Proxy core native image build optimization
jroper opened this issue · 3 comments
The three docker images built from the proxy core project (no-store, in-memory and dev-mode) are identical apart from the command that gets executed. Yet, when we build them now, the native image gets recompiled. Docker does support incremental builds, it will only re-execute a build stage if the files have changed. The files that are changing are the jars we produce - the contents of the jars are identical but the timestamps of the files in them are different, which changes the jar files. I haven't worked out which timestamps are different and/or why incremental building isn't working for the jar files.
It would be ideal if this didn't happened. There are three possible solutions that I see:
- Ensure the jars don't get rebuilt when no source files have changed. There was a point when I had this working. This is the most natural in some ways because the idea is that a full build always gets done with incremental optimisations applied. However, it's very fragile, add a new sbt plugin, or just tiny sbt changes can break it.

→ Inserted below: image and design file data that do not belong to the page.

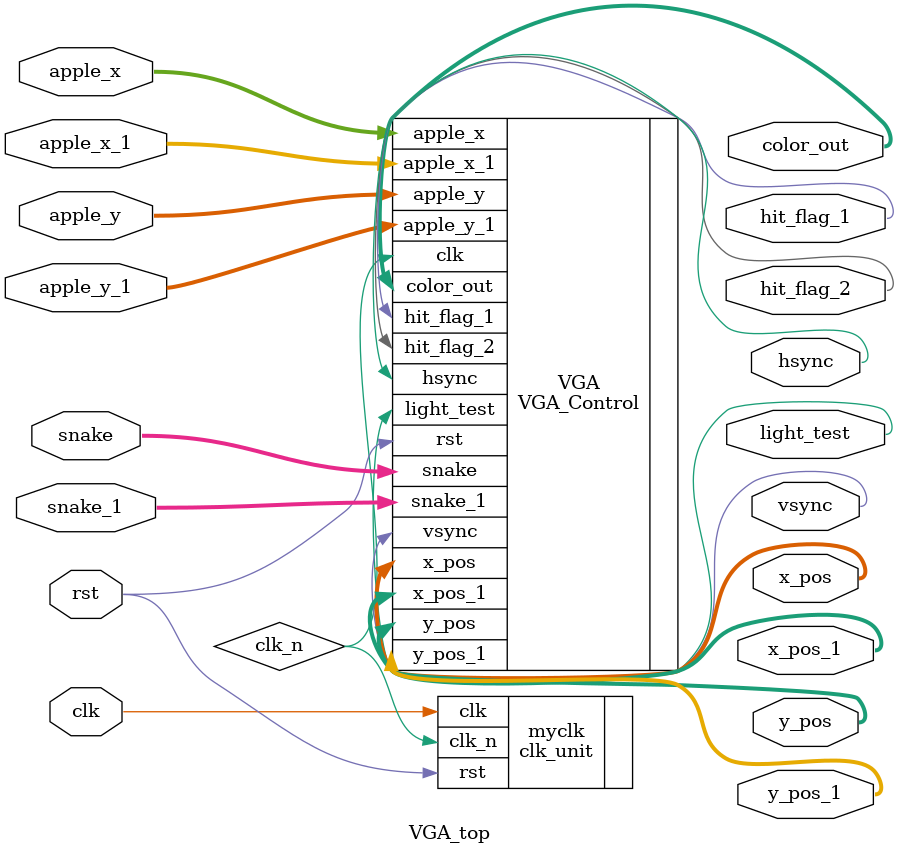
<source format=v>
`timescale 1ns / 1ps


module VGA_top(
	input clk,
    input rst,

    input [1:0]snake,
    input [5:0]apple_x,
    input [5:0]apple_y,
    output [9:0]x_pos,
    output [9:0]y_pos,    
    
    input [1:0]snake_1,
    input [5:0]apple_x_1,
    input [4:0]apple_y_1,
    output [9:0]x_pos_1,
    output [9:0]y_pos_1,  
    
    output hsync,
    output vsync,
    output [11:0] color_out,
    
    output hit_flag_1,
    output hit_flag_2,
    
    output light_test
    
    
    );
    
    wire clk_n;
    
    clk_unit myclk(
        .clk(clk),
        .rst(rst),
        .clk_n(clk_n)
    );


    VGA_Control VGA
(
		.clk(clk_n),
		.rst(rst),
		.hsync(hsync),
		.vsync(vsync),
		.snake(snake),
        .color_out(color_out),
		.x_pos(x_pos),
		.y_pos(y_pos),
		.apple_x(apple_x),
		.apple_y(apple_y),
		.x_pos_1(x_pos_1),
        .y_pos_1(y_pos_1),
        .apple_x_1(apple_x_1),
        .apple_y_1(apple_y_1),
        .snake_1(snake_1),
        .light_test(light_test),
        .hit_flag_1(hit_flag_1),
        .hit_flag_2(hit_flag_2)
	);
endmodule

</source>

- Use a different zip implementation that zeros all the timestamps to build jars. This is more stable, though still has some fragility, since there are other reasons the files could change (generate sources including timestamps for example).
- Build a base docker image for the proxy core project, and then have separate Dockerfiles that use this image as the starting point. This is guaranteed to work, is not fragile, however, it does mean building these docker images is a two step process, first you need to build the core image, then build the next image. And you can't use the sbt dependency tree to do this, because it will just end up reexecuting the build of the base image each time.
I'm not sure which is the best option.
We could look at using https://github.com/raboof/sbt-reproducible-builds, which will strip the timestamps from jars.
Also wonder if it's worthwhile going even further and seeing what it would be like to have one native image which has all the persistence backends and can be switched into different modes.
Would just need to consider image sizes for that. And yeah we don't necessarily need different images, we could switch entirely using config.
But certainly, for the core build, we could switch to specifying the mode using arguments passed via Kubernetes, rather than in Docker. I think that might be simpler than our current setup.